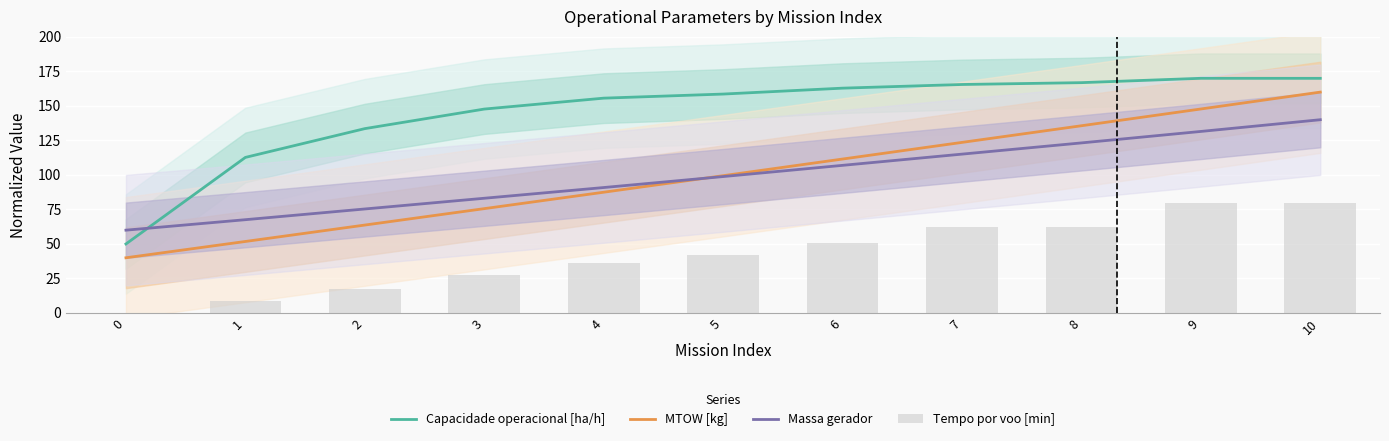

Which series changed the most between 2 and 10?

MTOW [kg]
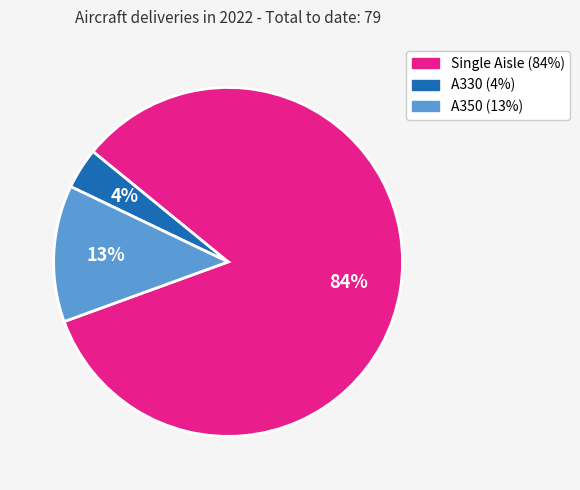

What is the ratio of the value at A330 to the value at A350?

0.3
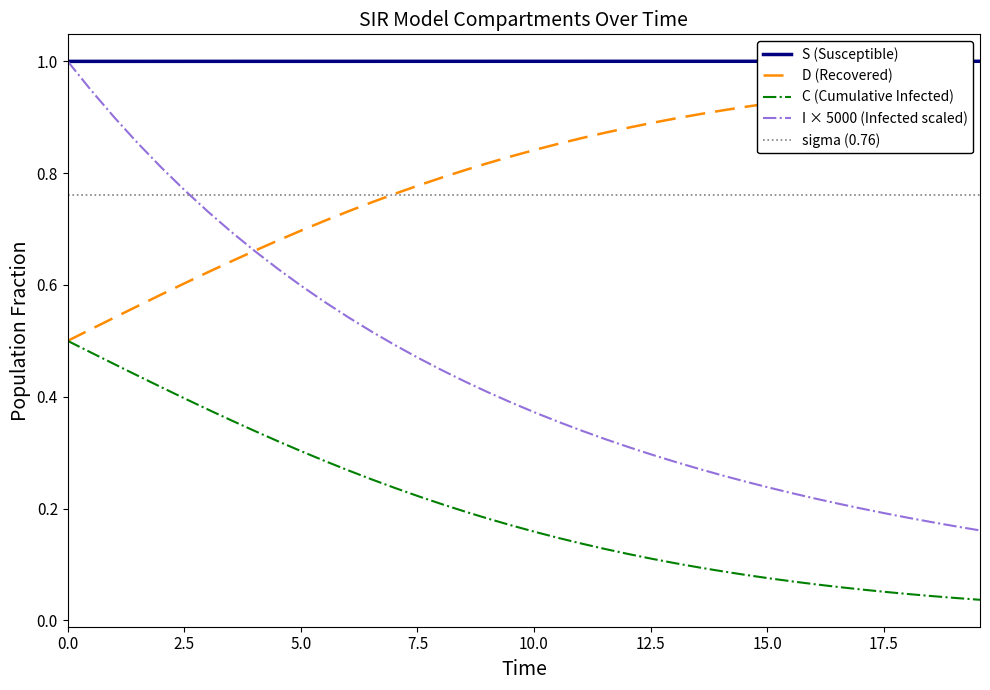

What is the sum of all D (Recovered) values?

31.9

====================

Put the lines from the one containing "What is the ratio" through the end of the data, inclusive, into a JSON list of strings with one string per line. Skip blank lines and leave the pictures out.

[
  "What is the ratio of the value at A330 to the value at A350?",
  "0.3",
  "What is the sum of all D (Recovered) values?",
  "31.9"
]